This was the perfect choice of painting to start at the end of one year and finish in the first week of the next. There’s nothing I enjoy painting more than a grizzly bear, and this face was a lot of fun.
The composition is similar to my Peanuts painting, though that one was square and featured a younger bear based on photos I took years ago of Berkley at Discovery Wildlife Park. I love that painting and wanted to paint another closeup grizzly face.
I used a mix of reference photos for this piece, but the main one came from a photo taken by my friend Serena at the Park. On a recent visit she was showing me photos on her phone, and when I asked if I could use a few, she generously told me to take whatever I wanted.

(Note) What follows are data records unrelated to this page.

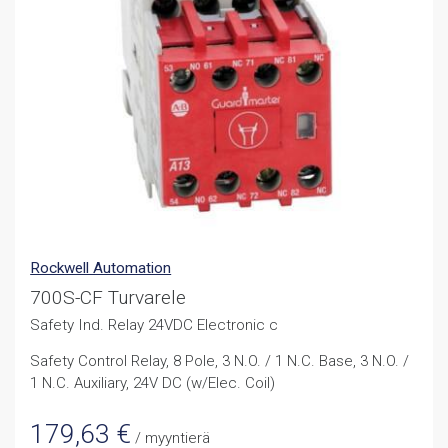
Rockwell Automation
700S-CF Turvarele
Safety Ind. Relay 24VDC Electronic c
Safety Control Relay, 8 Pole, 3 N.O. / 1 N.C. Base, 3 N.O. /
1 N.C. Auxiliary, 24V DC (w/Elec. Coil)
179,63
€
/ myyntierä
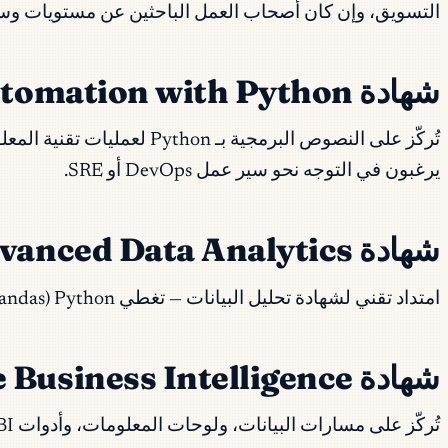
التسويق، وإن كان أصحاب العمل الباحثين عن مستويات وس
شهادة Google IT Automation with Python المهنية
يرغبون في التوجه نحو سير عمل DevOps أو SRE.
شهادة Google Advanced Data Analytics المهنية
امتداد تقني لشهادة تحليل البيانات — تغطي Python (pandas وNumPy وsklearn)، والإحصاء، والانحدار، وتعلم الآلة التمهيدي. محتوى انتقالي مفيد قبل برنامج ML متخصص.
شهادة Google Business Intelligence المهنية
تُركّز على مسارات البيانات، ولوحات المعلومات، وأدوات BI. مُوجَّهة للمحللين الراغبين في التحرك نحو وظائف مهندس BI أو ما يتاخمها من هندسة البيانات.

So, of course, I got greedy and airdropped a couple hundred from her phone to mine while we ate lunch. Serena is an excellent photographer, and she’s had countless opportunities for close-up reference through years of rescuing and raising these animals.
I didn’t even know which bear I’d been working from until I sent her the reference photo yesterday and asked. For those who know the bears at the Park, it was Piper.
As with most of my whimsical wildlife paintings, the final piece isn’t often recognizable as the reference model, especially since I pull from multiple images and sometimes multiple animals.
When people ask which of my paintings is my favourite, the honest answer is that it changes and I can’t pick just one. Each teaches me something new and that’s what makes them special to me. What I got from this one was that, when I need to remember why I do this for a living, paint a grizzly bear. Because that’s my happy place.
For the record, if you encounter a grizzly bear in the wild, don’t get this close, and seriously, don’t boop its nose.